Images with keypoint coordinates:
# # #

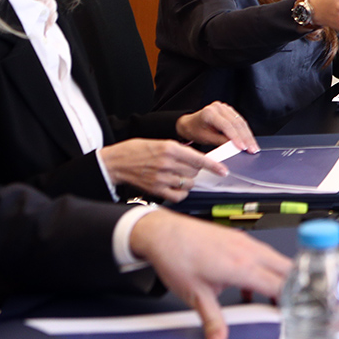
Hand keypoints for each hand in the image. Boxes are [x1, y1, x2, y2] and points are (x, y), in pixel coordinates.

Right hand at [98, 139, 228, 202]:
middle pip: (195, 172)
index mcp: (169, 148)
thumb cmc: (136, 150)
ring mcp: (161, 178)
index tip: (223, 171)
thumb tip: (197, 160)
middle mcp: (167, 163)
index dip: (213, 166)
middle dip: (194, 171)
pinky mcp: (156, 190)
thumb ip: (178, 151)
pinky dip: (181, 193)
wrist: (115, 162)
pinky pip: (178, 196)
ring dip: (188, 181)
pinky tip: (177, 188)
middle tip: (185, 167)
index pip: (198, 159)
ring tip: (177, 176)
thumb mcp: (159, 143)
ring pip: (188, 184)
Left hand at [129, 210, 291, 338]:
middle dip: (294, 287)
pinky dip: (264, 271)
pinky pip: (262, 255)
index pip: (280, 285)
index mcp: (243, 266)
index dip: (291, 300)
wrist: (164, 233)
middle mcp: (249, 251)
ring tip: (272, 300)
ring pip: (276, 260)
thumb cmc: (177, 258)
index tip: (295, 313)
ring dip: (279, 278)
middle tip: (292, 306)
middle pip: (287, 268)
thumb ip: (212, 320)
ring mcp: (245, 243)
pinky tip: (249, 287)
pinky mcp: (239, 239)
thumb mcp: (196, 296)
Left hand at [174, 102, 258, 152]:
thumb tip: (234, 147)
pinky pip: (240, 121)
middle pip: (236, 123)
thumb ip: (220, 141)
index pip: (227, 125)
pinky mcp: (229, 111)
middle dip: (246, 138)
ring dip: (248, 135)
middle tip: (252, 149)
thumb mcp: (206, 138)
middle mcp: (218, 108)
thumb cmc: (194, 130)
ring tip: (253, 146)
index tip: (242, 147)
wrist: (189, 124)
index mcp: (209, 113)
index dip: (236, 137)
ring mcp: (224, 108)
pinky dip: (246, 131)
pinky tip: (250, 139)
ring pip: (241, 122)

# # #

**To do:** Only the number is wanted here. How many lines in the entries contain "ring"?

**Answer to this problem:** 12